De spec­ta­teur, le citoyen devient acteur. Selon cette vision, par­ti­cu­liè­re­ment sédui­sante, le citoyen n’est plus seule­ment gou­ver­né, mais éga­le­ment gou­ver­nant. Cette nou­velle posi­tion doit accroitre son inté­rêt pour la poli­tique en l’impliquant régu­liè­re­ment et en sus­ci­tant ain­si une curio­si­té démul­ti­pliée sur des sujets variés. En fili­grane trans­pa­rait l’espoir d’une plus grande légi­ti­mi­té de la décision. 

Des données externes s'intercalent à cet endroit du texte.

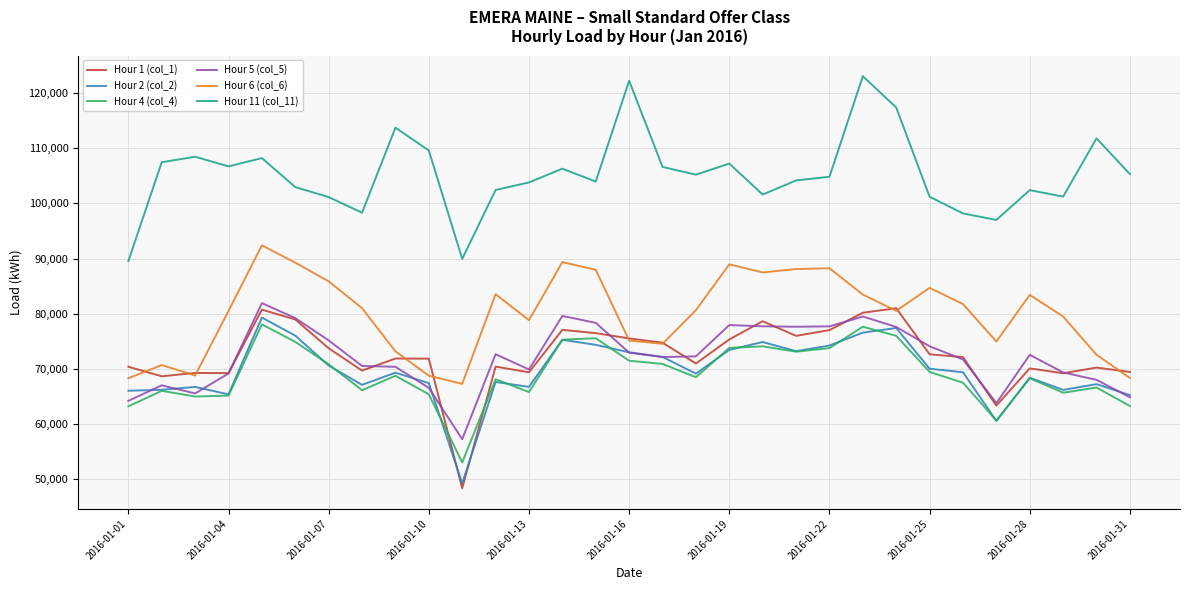

Which series has the largest total across all categories?

Hour 11 (col_11)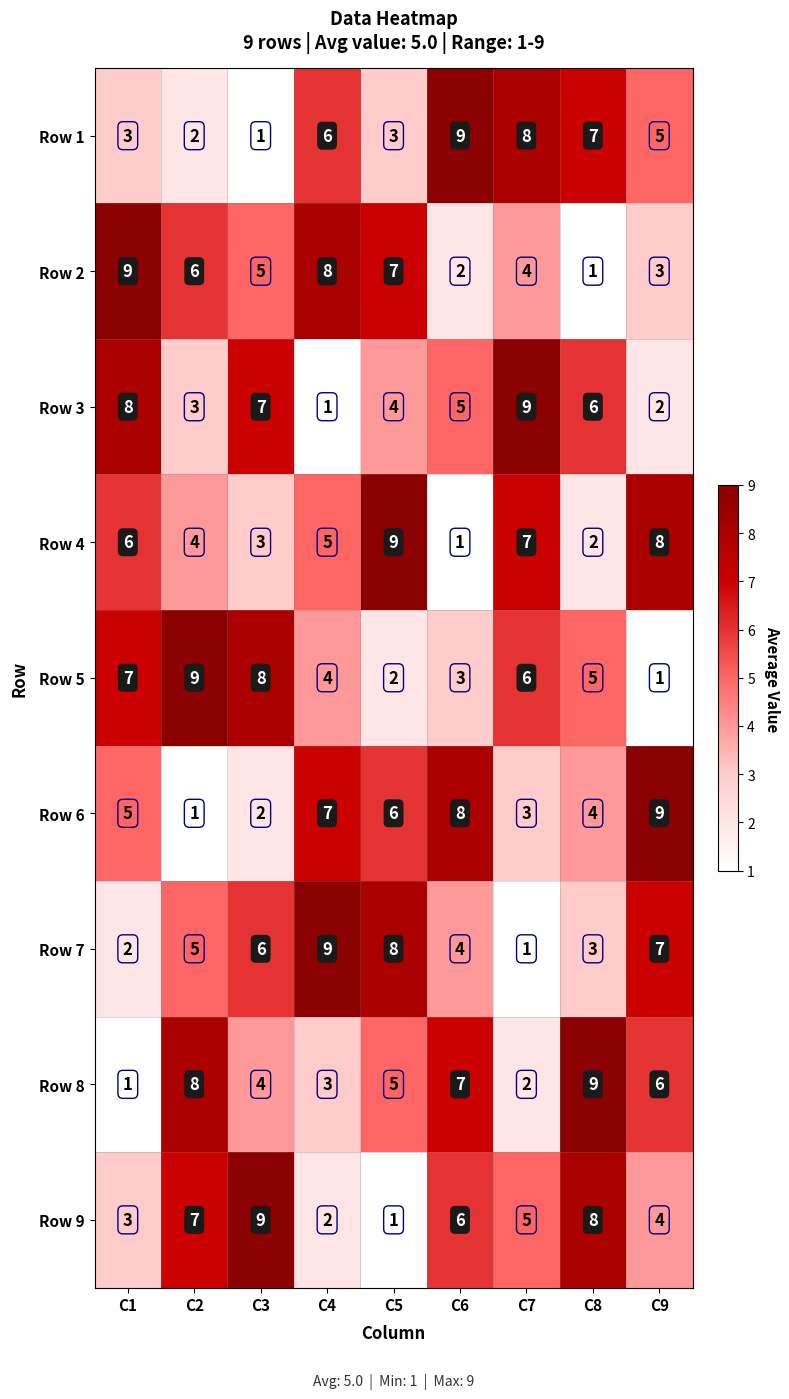

Rank the series at C2 from lowest to highest value.

Row 6, Row 1, Row 3, Row 4, Row 7, Row 2, Row 9, Row 8, Row 5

Ce point pré­ci­sé­ment était contes­té par les oppo­sants qui rap­pe­laient com­bien cette légi­ti­mi­té peut être aléa­toire en cas de scru­tin facul­ta­tif et de faible par­ti­ci­pa­tion, alors même que le vote obli­ga­toire ins­tau­ré à la fin du XIXe siècle vou­lait pal­lier cette carence en garan­tis­sant la plus grande repré­sen­ta­ti­vi­té de l’assemblée élue. Les pro­mo­teurs de la pro­po­si­tion n’ont pas sou­hai­té entendre cet argu­ment, avan­çant que le vote est un droit, une liber­té, et non un devoir, même si cela peut sem­bler en contra­dic­tion avec la volon­té de res­pon­sa­bi­li­ser le citoyen. 

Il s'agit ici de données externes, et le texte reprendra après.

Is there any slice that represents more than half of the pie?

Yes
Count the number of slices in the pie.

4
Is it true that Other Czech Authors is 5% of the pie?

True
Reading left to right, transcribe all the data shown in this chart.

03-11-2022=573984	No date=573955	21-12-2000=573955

Aujourd’hui, les détrac­teurs évoquent un retour­ne­ment de veste dans le chef des lea­deurs de cette majo­ri­té alter­na­tive, visi­ble­ment échau­dés par le résul­tat miti­gé de la jour­née de vota­tion hel­vète de ce 3 mars. Pour l’observateur belge, rap­pe­lons que l’initiative Min­der (un man­da­taire UDC, par­ti de droite popu­liste) contre les rému­né­ra­tions abu­sives a été approu­vée, tan­dis qu’un arrê­té fédé­ral sur la poli­tique fami­liale (visant à faci­li­ter l’accueil extra­s­co­laire des enfants) a, lui, été rejeté. 

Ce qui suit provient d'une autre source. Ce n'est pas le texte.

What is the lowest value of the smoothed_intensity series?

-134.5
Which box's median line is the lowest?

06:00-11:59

Ce der­nier point, absent des bul­le­tins d’informations en Bel­gique, était d’abord pas­sé inaper­çu alors même que des pro­mo­teurs de la pro­po­si­tion d’ordonnance se réjouis­saient sur les réseaux sociaux du suc­cès du vote inter­di­sant les para­chutes dorés. Après un exa­men plus appro­fon­di des résul­tats com­plets, un délai de réflexion a été accor­dé à chaque groupe poli­tique. En quelque sorte, ils ont dû appli­quer à eux-mêmes le prin­cipe du réfé­ren­dum : sou­hai­tons-nous que des ini­tia­tives por­tées par des mou­ve­ments popu­listes passent alors même que les poli­tiques gou­ver­ne­men­tales pro­gres­sistes et approu­vées par les acteurs de ter­rain sont reca­lées ? Confron­tés à un vrai dilemme, les signa­taires de la pro­po­si­tion ont fina­le­ment pris la déci­sion cou­ra­geuse de ran­ger leur texte dans les archives de leur ordinateur.